Muitas vezes não parece, mas aos poucos a sociedade está evoluindo e muitos costumes preconceituosos que antes passavam batidos não têm mais vez. Rever séries e programas de humor antigos torna bem nítida essa mudança. No seriado Friends, que entrou no ar em 1994, dá pra perceber a homofobia quando Ross fala de sua ex-esposa e a nova namorada dela. Em um dos episódios, ele elogia o aperto de mão da moça, dizendo ser firme – uma alusão ao estereótipo da mulher que, por ser lésbica, precisa ter características masculinas. A série também chama atenção pela falta de negros no elenco (ainda mais numa cidade com tanta diversidade como Nova York), ou a forma como Joey constantemente objetifica as mulheres.
Voltando mais décadas no tempo, a coisa vai ficando mais esquisita. Impossível assistir Os Trapalhões, reprisado no canal Viva, sem ficar boquiaberto com o festival de absurdos que rolava na TV. Mussum era chamado de crioulo por Didi, e devolvia dizendo que Didi era “cabeça chata”, por ser nordestino. Dedé apanhou dos demais trapalhões por supostamente confessar sua homossexualidade, entre outros disparates.
Infelizmente, ainda existem programas preconceituosos (mesmo que seja um preconceito camuflado) sendo produzidos atualmente, que vão contra todo o discurso de inclusão e empoderamento que ganha cada vez mais força.

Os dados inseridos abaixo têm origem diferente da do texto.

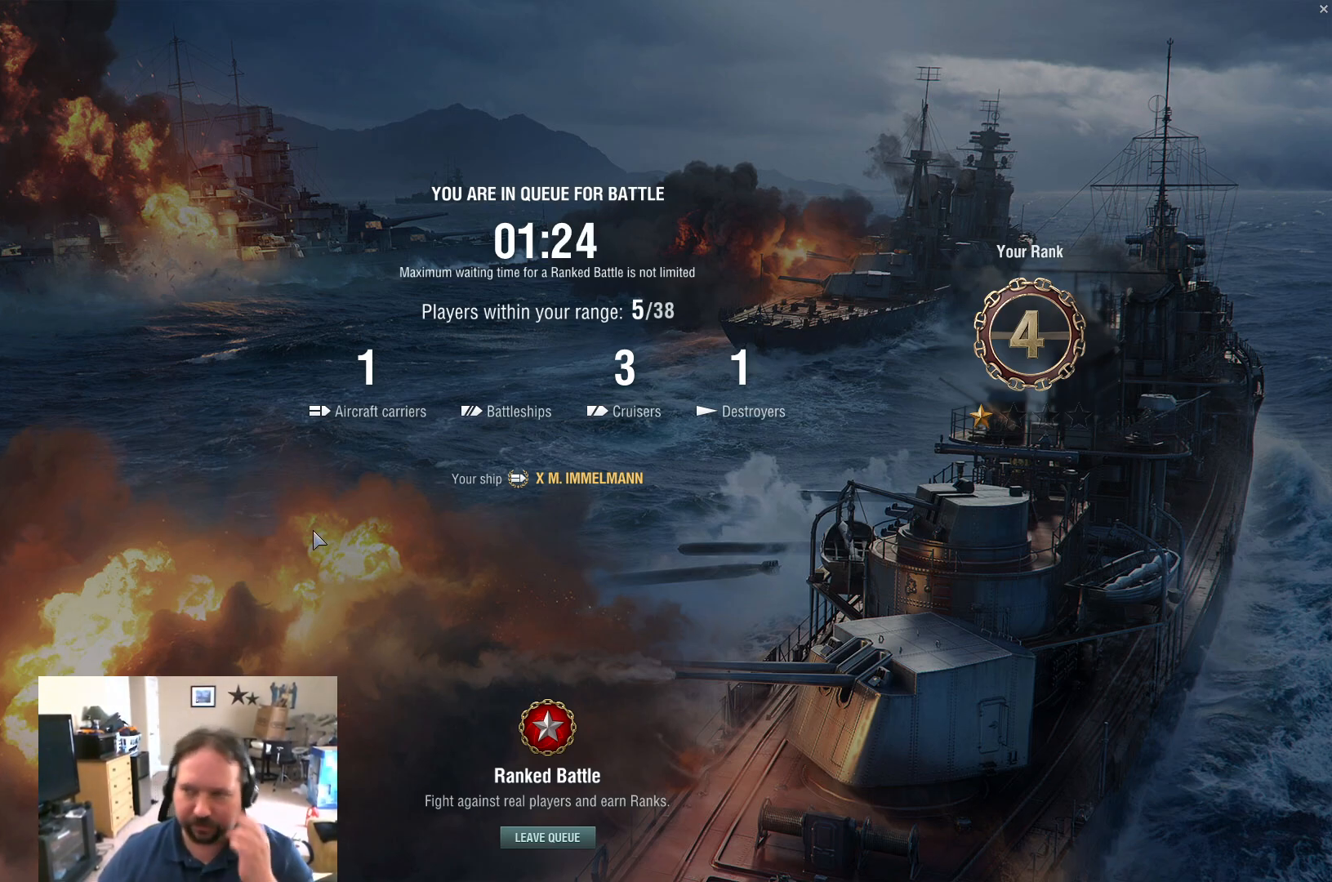
{"keys": [], "mouse": [], "mouse_move": "still", "events": []}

A comédia Vai que cola é um exemplo: personagens caricatos encarnam estereótipos como o gay escandaloso, a loira gostosa e burra, o suburbano malandro, e até um branco fazendo papel da negra sensual.
Ninguém precisa deixar de ver um programa porque ele tem conteúdo ofensivo, pelo contrário: é bom assistir e identificar, apontar, discutir, reconhecer como a comédia também é o retrato dos costumes de sua época. Só assim o humor vai continuar evoluindo até descobrirmos que é possível fazer graça sem ofender ninguém!